**Exercise aim**
Would you transcribe each entry precisely as it stands, setting aside any images?
-- Source data follows --
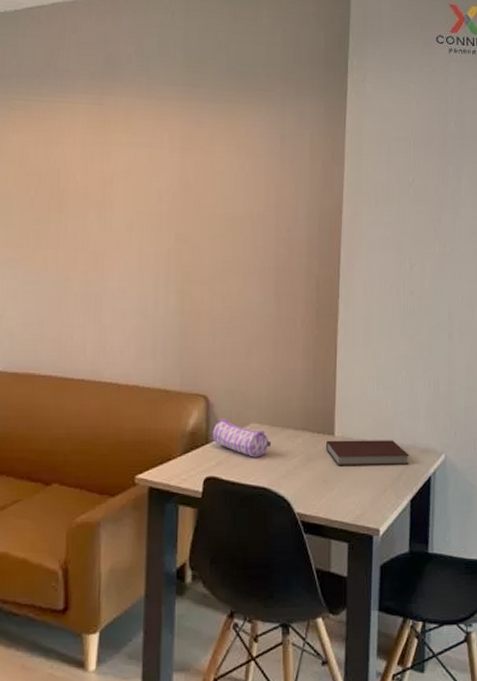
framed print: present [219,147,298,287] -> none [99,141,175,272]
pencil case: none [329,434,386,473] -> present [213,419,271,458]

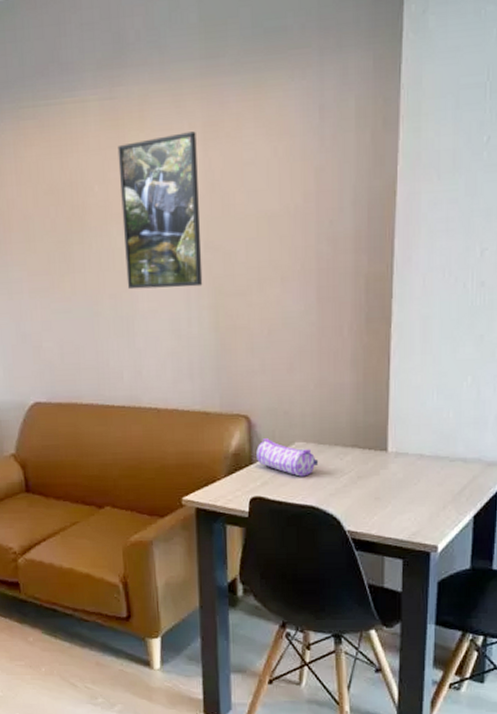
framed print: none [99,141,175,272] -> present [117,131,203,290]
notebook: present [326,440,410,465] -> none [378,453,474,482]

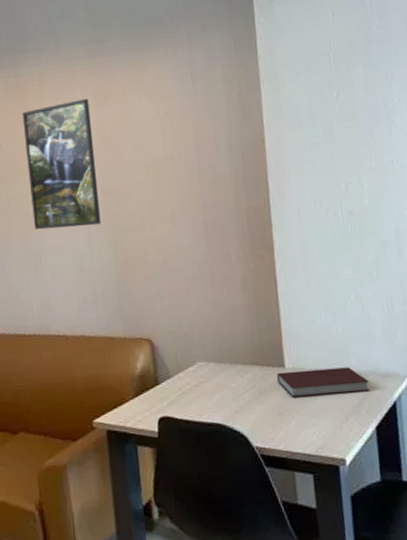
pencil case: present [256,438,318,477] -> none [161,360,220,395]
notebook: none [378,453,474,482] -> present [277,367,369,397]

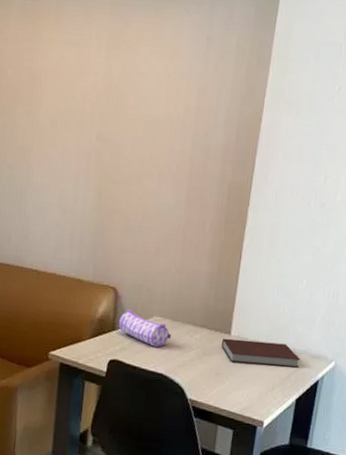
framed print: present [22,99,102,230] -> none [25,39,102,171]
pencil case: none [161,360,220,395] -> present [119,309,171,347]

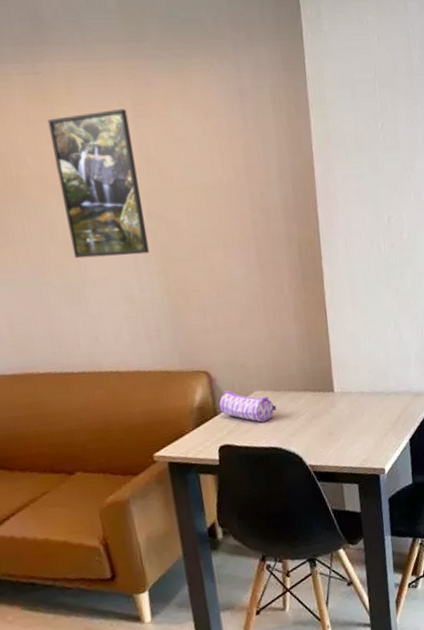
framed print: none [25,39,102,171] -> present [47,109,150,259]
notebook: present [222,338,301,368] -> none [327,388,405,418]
-- Source data concluded --
**The completed task**
framed print: present [219,147,298,287] -> none [99,141,175,272]
pencil case: none [329,434,386,473] -> present [213,419,271,458]

framed print: none [99,141,175,272] -> present [117,131,203,290]
notebook: present [326,440,410,465] -> none [378,453,474,482]

pencil case: present [256,438,318,477] -> none [161,360,220,395]
notebook: none [378,453,474,482] -> present [277,367,369,397]

framed print: present [22,99,102,230] -> none [25,39,102,171]
pencil case: none [161,360,220,395] -> present [119,309,171,347]

framed print: none [25,39,102,171] -> present [47,109,150,259]
notebook: present [222,338,301,368] -> none [327,388,405,418]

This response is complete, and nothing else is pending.